Frauen sorgen nur ungenügend privat vor

Die Altersvorsorge scheint für Frauen in Gebiet zu sein, mit dem sie sich nur ungern beschäftigen / Foto: © Liubov-fotolia.com

Fehlendes Wissen aber auch fehlendes Interesse scheint bei Frauen bezüglich der privaten Altersvorsorge vorherrschend zu sein. Gepaart mit einer nur sehr geringen Risikobereitschaft führen diese Faktoren dazu, dass viele Frauen unter Umständen im Alter finanzielle Probleme bekommen.

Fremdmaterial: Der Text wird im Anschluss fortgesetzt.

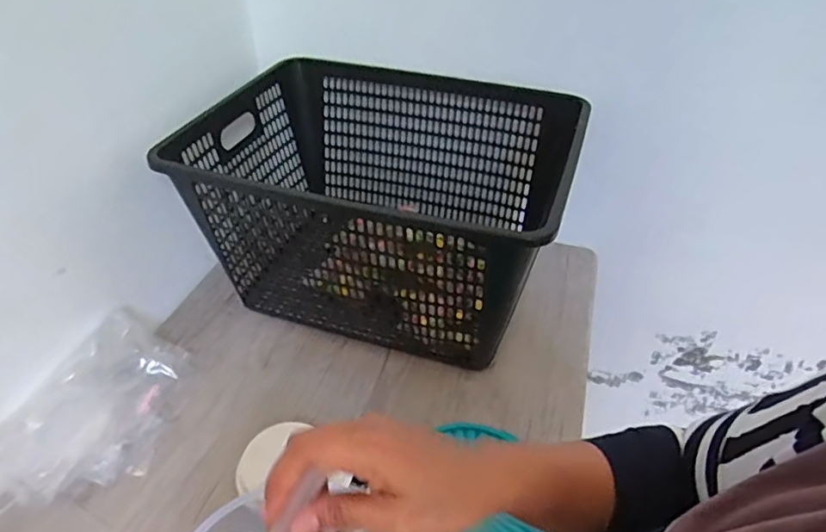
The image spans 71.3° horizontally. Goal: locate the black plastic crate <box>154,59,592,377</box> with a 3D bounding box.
[{"bbox_3d":[-0.049,-0.101,0.960,0.525,0.294,0.444,14,41,15],"label":"black plastic crate"}]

Dass private Altersvorsorge wichtig ist, ergeht aus der heute veröffentlichten Studie von Union Investment hervor (finanzwelt berichtete). Jedoch scheint das Interesse an Altersvorsorge vor allem bei der männlichen Bevölkerung vorhanden zu sein, wie eine Umfrage von Amundi zeigt. Demnach hat sich das private Sparen für die Rente bei Frauen zwischen 35 und 55 Jahren noch nicht flächendeckend durchgesetzt. So beschäftigen sich 44 % der Befragten gar nicht mit privater Altersvorsorge. Dass vor allem die jüngeren Umfrageteilnehmer, für die das Alter noch weit weg scheint, so antworteten kann nicht behauptet werden, denn das Alter der Befragten spielte für die persönliche Relevanz der Altersvorsorge keine Rolle. Offenbar scheinen sich viele Frauen darauf zu verlassen, dass ihr Mann genug verdient und genug vorsorgt, damit beide im Alter ihren Lebensstandard halten können. Ob der Familienstand Auswirkungen auf die Relevanz hat, geht aus der Studie nicht hervor.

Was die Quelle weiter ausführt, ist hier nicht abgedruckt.